*** Task material Section Begins ***
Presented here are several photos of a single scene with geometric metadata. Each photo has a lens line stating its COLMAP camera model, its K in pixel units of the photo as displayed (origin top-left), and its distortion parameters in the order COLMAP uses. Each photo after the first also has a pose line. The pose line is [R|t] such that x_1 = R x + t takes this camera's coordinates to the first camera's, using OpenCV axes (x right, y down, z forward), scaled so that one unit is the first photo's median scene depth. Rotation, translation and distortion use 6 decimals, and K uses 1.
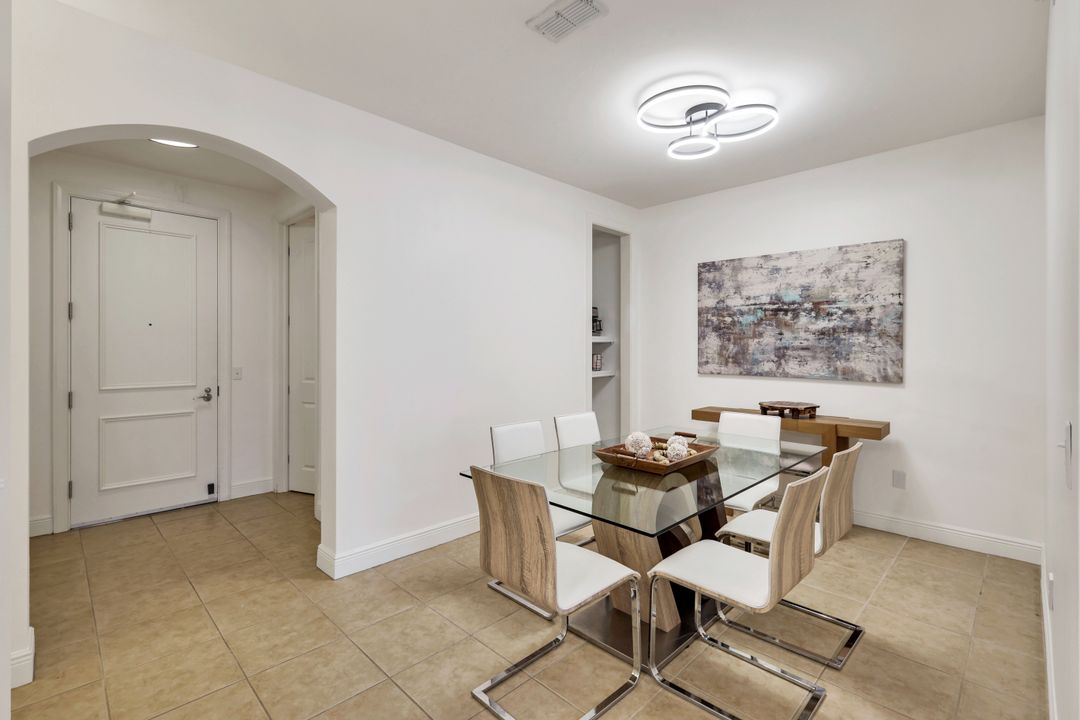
lens RADIAL K [[486.4, 0, 542.4], [0, 486.4, 352.1], [0, 0, 1]] dist [0.007708, -0.001298]
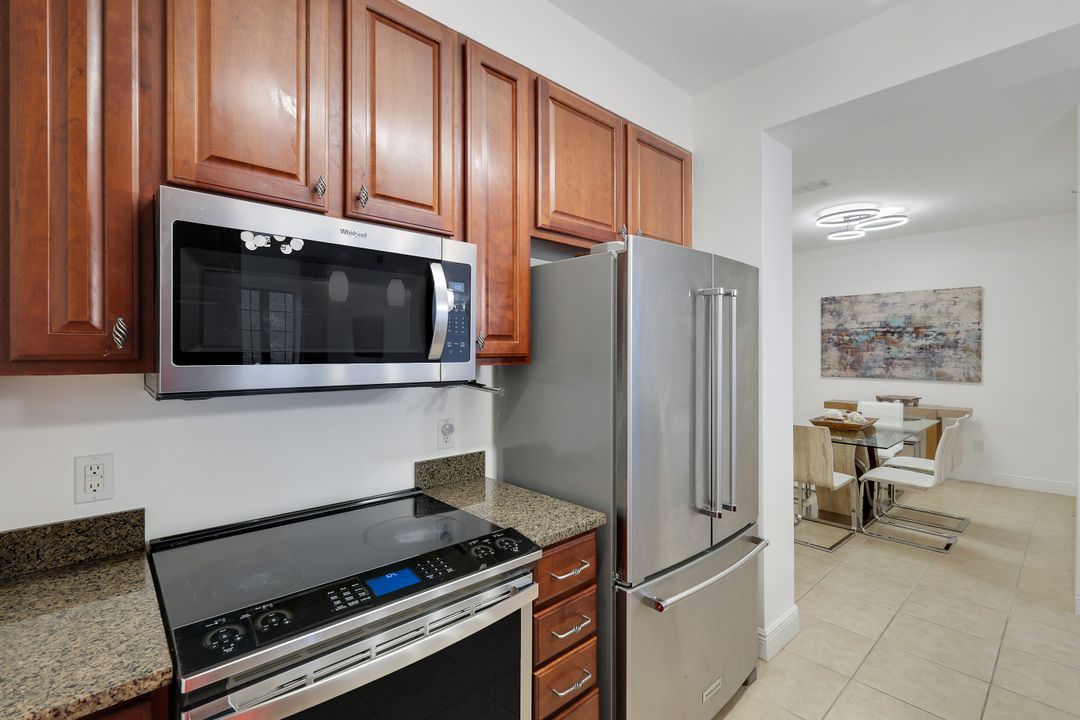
lens RADIAL K [[486.4, 0, 540.3], [0, 486.4, 355.6], [0, 0, 1]] dist [0.007708, -0.001298]
pose [[0.998822, -0.005326, -0.048229, -0.513298], [0.005254, 0.999985, -0.001632, -0.021280], [0.048237, 0.001377, 0.998835, -0.536885]]
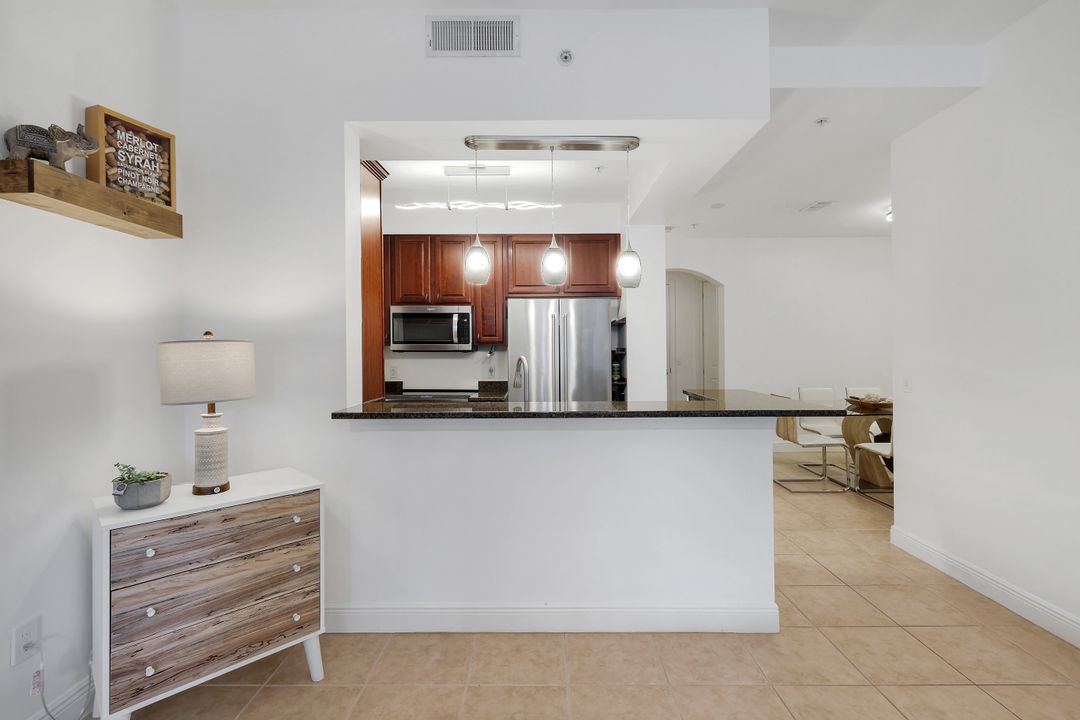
lens RADIAL K [[486.4, 0, 544.6], [0, 486.4, 350.5], [0, 0, 1]] dist [0.007708, -0.001298]
pose [[0.701839, -0.000873, -0.712335, 0.458068], [0.001559, 0.999999, 0.000310, -0.000086], [0.712334, -0.001328, 0.701839, -0.882911]]
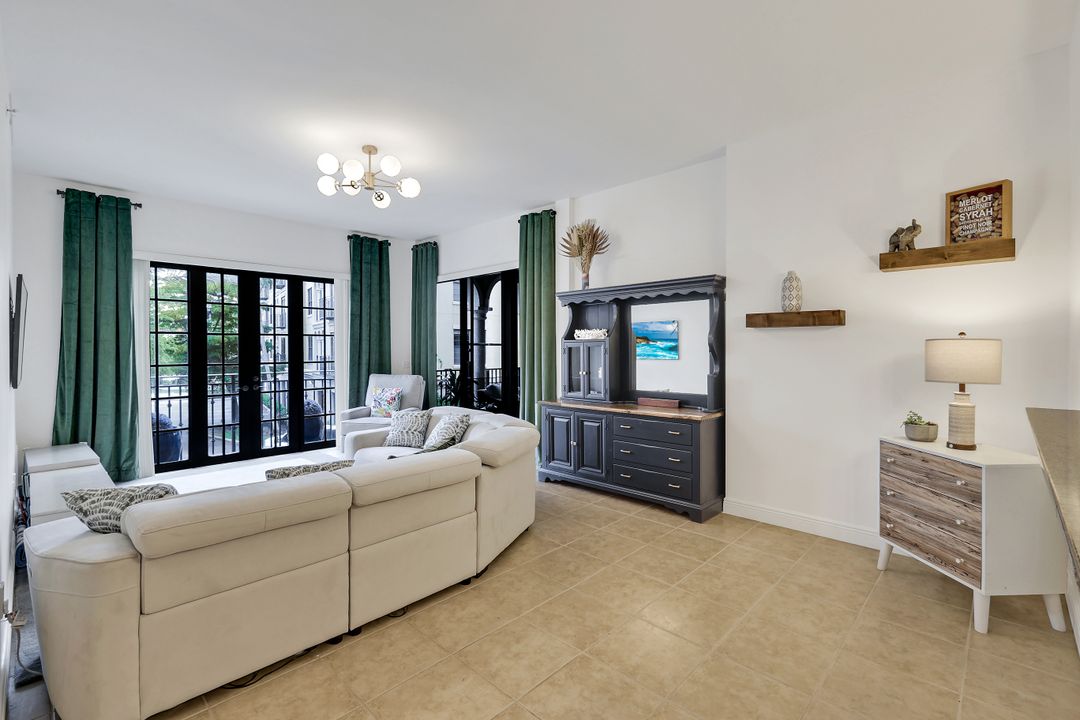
lens RADIAL K [[486.4, 0, 535.6], [0, 486.4, 349.3], [0, 0, 1]] dist [0.007708, -0.001298]
pose [[-0.999820, 0.005907, -0.018042, 0.474606], [0.005741, 0.999941, 0.009228, -0.006169], [0.018096, 0.009123, -0.999795, -0.050950]]
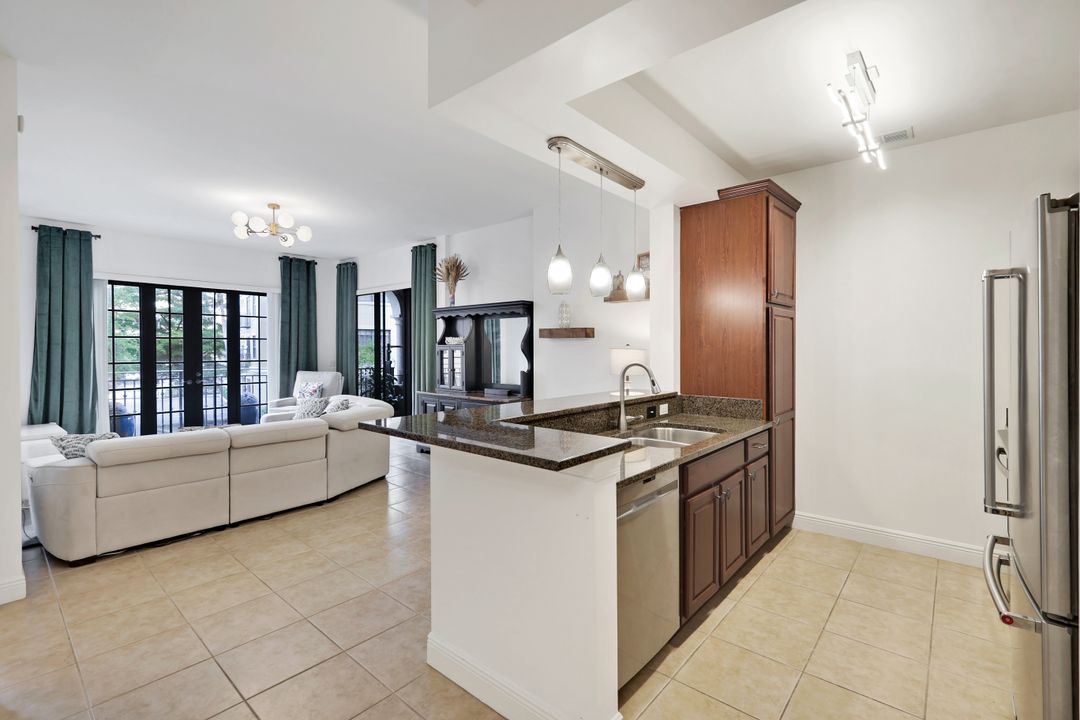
lens RADIAL K [[486.4, 0, 538.5], [0, 486.4, 351.0], [0, 0, 1]] dist [0.007708, -0.001298]
pose [[-0.997807, 0.001375, -0.066175, 0.118671], [0.000519, 0.999916, 0.012951, -0.019423], [0.066187, 0.012888, -0.997724, 0.393011]]
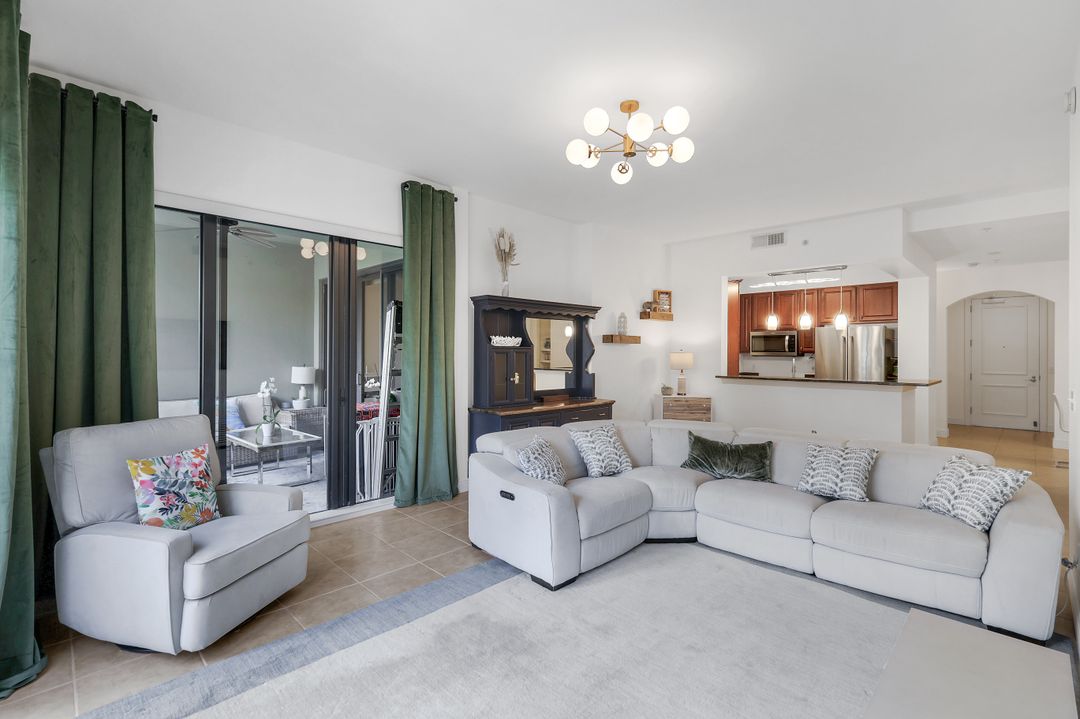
lens RADIAL K [[486.4, 0, 540.9], [0, 486.4, 348.2], [0, 0, 1]] dist [0.007708, -0.001298]
pose [[-0.008824, -0.005958, -0.999943, 1.681635], [-0.012331, 0.999907, -0.005849, -0.008502], [0.999885, 0.012278, -0.008897, -1.289830]]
*** Task material Section Ends ***
**Task goal**. Copy the listing above word for word, leaving out the pictures.

**Solution for this problem**.
Presented here are several photos of a single scene with geometric metadata. Each photo has a lens line stating its COLMAP camera model, its K in pixel units of the photo as displayed (origin top-left), and its distortion parameters in the order COLMAP uses. Each photo after the first also has a pose line. The pose line is [R|t] such that x_1 = R x + t takes this camera's coordinates to the first camera's, using OpenCV axes (x right, y down, z forward), scaled so that one unit is the first photo's median scene depth. Rotation, translation and distortion use 6 decimals, and K uses 1.
lens RADIAL K [[486.4, 0, 542.4], [0, 486.4, 352.1], [0, 0, 1]] dist [0.007708, -0.001298]
lens RADIAL K [[486.4, 0, 540.3], [0, 486.4, 355.6], [0, 0, 1]] dist [0.007708, -0.001298]
pose [[0.998822, -0.005326, -0.048229, -0.513298], [0.005254, 0.999985, -0.001632, -0.021280], [0.048237, 0.001377, 0.998835, -0.536885]]
lens RADIAL K [[486.4, 0, 544.6], [0, 486.4, 350.5], [0, 0, 1]] dist [0.007708, -0.001298]
pose [[0.701839, -0.000873, -0.712335, 0.458068], [0.001559, 0.999999, 0.000310, -0.000086], [0.712334, -0.001328, 0.701839, -0.882911]]
lens RADIAL K [[486.4, 0, 535.6], [0, 486.4, 349.3], [0, 0, 1]] dist [0.007708, -0.001298]
pose [[-0.999820, 0.005907, -0.018042, 0.474606], [0.005741, 0.999941, 0.009228, -0.006169], [0.018096, 0.009123, -0.999795, -0.050950]]
lens RADIAL K [[486.4, 0, 538.5], [0, 486.4, 351.0], [0, 0, 1]] dist [0.007708, -0.001298]
pose [[-0.997807, 0.001375, -0.066175, 0.118671], [0.000519, 0.999916, 0.012951, -0.019423], [0.066187, 0.012888, -0.997724, 0.393011]]
lens RADIAL K [[486.4, 0, 540.9], [0, 486.4, 348.2], [0, 0, 1]] dist [0.007708, -0.001298]
pose [[-0.008824, -0.005958, -0.999943, 1.681635], [-0.012331, 0.999907, -0.005849, -0.008502], [0.999885, 0.012278, -0.008897, -1.289830]]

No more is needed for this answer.